Dos muertos, dos Españas
No sé si a Adolfo Marsillach le hubiera gustado su propio funeral; en cambio, es seguro que Camilo José Cela hubiera disfrutado de lo lindo en el suyo, al que hubiera asistido a cara de perro. El de Adolfo fue laico, en un teatro, con gentes de mal vivir y artistas, con adictos a la duda constante, con socialistas y sin ministros: el testimonio de una vida compleja y libre dentro de lo que cabe. El del Nobel fue solemne, como corresponde a sus títulos, premios, pretensiones y egolatría, rodeado, por tanto, de ministros, de aspirantes a ministros y de un pueblo boquiabierto y dispuesto a entregarse ante la contundencia que despliegan los fuertes, los famosos, los embaucadores, los dogmáticos y el espectáculo.
Pocas veces se da, en escasos cuatro días, la oportunidad, seguramente de muy mal gusto, de comparar dos muertos, es decir, dos estilos de morir y de vivir en un mismo lugar, en una misma época y en profesiones enlazadas por la creación artística. Si el uno, don Camilo, fue grandioso y ostentoso, rotundo, temible y feroz, el otro, Adolfo, fue discreto; amó el matiz, el contraluz y la contradicción; nunca dio miedo a nadie y, quizá, sólo se permitió tener miedo de sí mismo. Vivieron la misma época y murieron, qué ironía, casi a la vez para que sus funerales se convirtieran en otra exhibición de dos Españas posibles. Dos Españas que, pese al paso del tiempo y de las situaciones, sólo la inteligencia puede reconciliar.
Los funerales suelen ser crudamente pedagógicos. Todo el mundo lo sabe. Del funeral del Nobel, recordaremos a Marina, la viuda, con un sombrero definitivo, imposible de olvidar y portador de un mensaje diáfano: Marina ya es Cela; el espectáculo continúa. Del acto laico que despidió a Marsillach nos quedan las tinieblas que le envolvieron y ni un rostro que no sea el del muerto cuando vivía. Todo eso lo sabemos por las fotografías, por la imagen fija. Las imágenes de las televisiones dejaron a Marsillach en la penumbra, inexistente, y al Nobel en el trono del triunfo y la fama. Cualquiera que tuviera que elegir entre esos dos funerales como si se tratara de un partido de fútbol comprendería en seguida quién se llevó el gato al agua, quién -es duro decirlo así de claro- fue el bueno y quién el malo. Hay cosas sutiles como ésas, en las que las palabras sobran, pero que todo el mundo entiende. Lo que no sé si entiende todo el mundo es cómo las apariencias nos engañan una vez más y el cielo puede ser infierno o viceversa. ¿Quién quiso a Cela y quién a Marsillach? ¿Qué dolor y qué vacío dejan uno y otro?
Ahora que el porvenir de los jóvenes españoles parece estar encerrado en un concurso de televisión que lleva el premonitorio nombre de Operación Triunfo, no es ninguna banalidad mostrar cómo ha de ser el funeral de un triunfador oficial y poder compararlo, de inmediato, con el despido humano de quien tamizó conscientemente su propio éxito. ¡Ay!
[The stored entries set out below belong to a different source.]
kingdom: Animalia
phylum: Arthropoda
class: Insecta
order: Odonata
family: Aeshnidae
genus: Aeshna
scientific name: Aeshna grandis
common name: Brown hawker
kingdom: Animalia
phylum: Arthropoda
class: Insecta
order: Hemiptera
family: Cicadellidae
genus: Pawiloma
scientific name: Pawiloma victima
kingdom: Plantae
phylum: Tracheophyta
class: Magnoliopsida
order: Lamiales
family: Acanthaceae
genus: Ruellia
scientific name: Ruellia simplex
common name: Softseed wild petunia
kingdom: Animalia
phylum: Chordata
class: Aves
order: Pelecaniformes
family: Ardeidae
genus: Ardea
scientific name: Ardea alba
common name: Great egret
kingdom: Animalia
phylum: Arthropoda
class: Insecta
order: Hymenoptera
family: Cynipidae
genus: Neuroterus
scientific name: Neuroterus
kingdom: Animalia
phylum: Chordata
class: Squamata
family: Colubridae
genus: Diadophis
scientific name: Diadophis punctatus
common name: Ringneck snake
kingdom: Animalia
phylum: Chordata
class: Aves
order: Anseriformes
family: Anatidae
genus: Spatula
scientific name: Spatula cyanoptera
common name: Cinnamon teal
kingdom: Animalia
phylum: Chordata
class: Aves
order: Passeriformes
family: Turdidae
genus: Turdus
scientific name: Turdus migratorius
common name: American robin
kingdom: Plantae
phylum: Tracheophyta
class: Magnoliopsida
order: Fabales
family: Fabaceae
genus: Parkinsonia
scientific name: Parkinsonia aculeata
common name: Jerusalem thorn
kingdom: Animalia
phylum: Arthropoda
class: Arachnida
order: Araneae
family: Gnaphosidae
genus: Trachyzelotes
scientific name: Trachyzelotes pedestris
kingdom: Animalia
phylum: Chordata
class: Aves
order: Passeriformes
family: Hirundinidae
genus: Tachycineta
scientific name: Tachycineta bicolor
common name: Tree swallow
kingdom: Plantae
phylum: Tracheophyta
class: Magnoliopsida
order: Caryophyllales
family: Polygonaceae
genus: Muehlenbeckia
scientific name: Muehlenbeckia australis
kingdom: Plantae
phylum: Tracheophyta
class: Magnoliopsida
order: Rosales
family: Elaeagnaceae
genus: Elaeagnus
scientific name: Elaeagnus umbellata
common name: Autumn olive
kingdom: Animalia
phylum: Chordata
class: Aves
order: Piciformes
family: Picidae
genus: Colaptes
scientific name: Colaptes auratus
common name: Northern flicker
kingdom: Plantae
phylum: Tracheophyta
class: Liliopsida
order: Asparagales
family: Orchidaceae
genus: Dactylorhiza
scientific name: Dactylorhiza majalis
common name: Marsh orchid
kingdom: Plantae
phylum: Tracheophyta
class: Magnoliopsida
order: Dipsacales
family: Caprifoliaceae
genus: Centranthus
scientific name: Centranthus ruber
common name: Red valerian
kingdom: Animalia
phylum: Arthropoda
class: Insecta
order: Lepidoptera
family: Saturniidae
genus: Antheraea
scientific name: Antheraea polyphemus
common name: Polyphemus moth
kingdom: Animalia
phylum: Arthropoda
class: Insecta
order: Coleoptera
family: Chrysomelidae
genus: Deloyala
Cela, que resultó ser al fin un gran actor, construyó su propia Operación Triunfo sin una duda. Marsillach, por el contrario, nunca creyó en el Triunfo -con mayúsculas-, sino en la dificultad de existir. El primero representó su papel y recibió su premio ingresando en el Olimpo de la fama; el segundo, por el contrario, redujo su actuación a los estrictos límites de su profesión y ya tuvo bastante con eso. Cela cumplió las reglas para llegar a Eurovisión; a Marsillach esto le pareció una estupidez. Tenían valores opuestos.
Hay una gran diferencia, un abismo entre esos dos talantes que sus funerales han retratado sin piedad, y que es una lección práctica para las jóvenes generaciones. Se trata, en fin, de entender que en la vida cada cual elige el recuerdo que quiere dejar. Pero después de la muerte el poder resulta inútil y hasta ridículo: sólo sobrevive el afecto, lo humano. El genio, en fin, se reconoce en la bondad.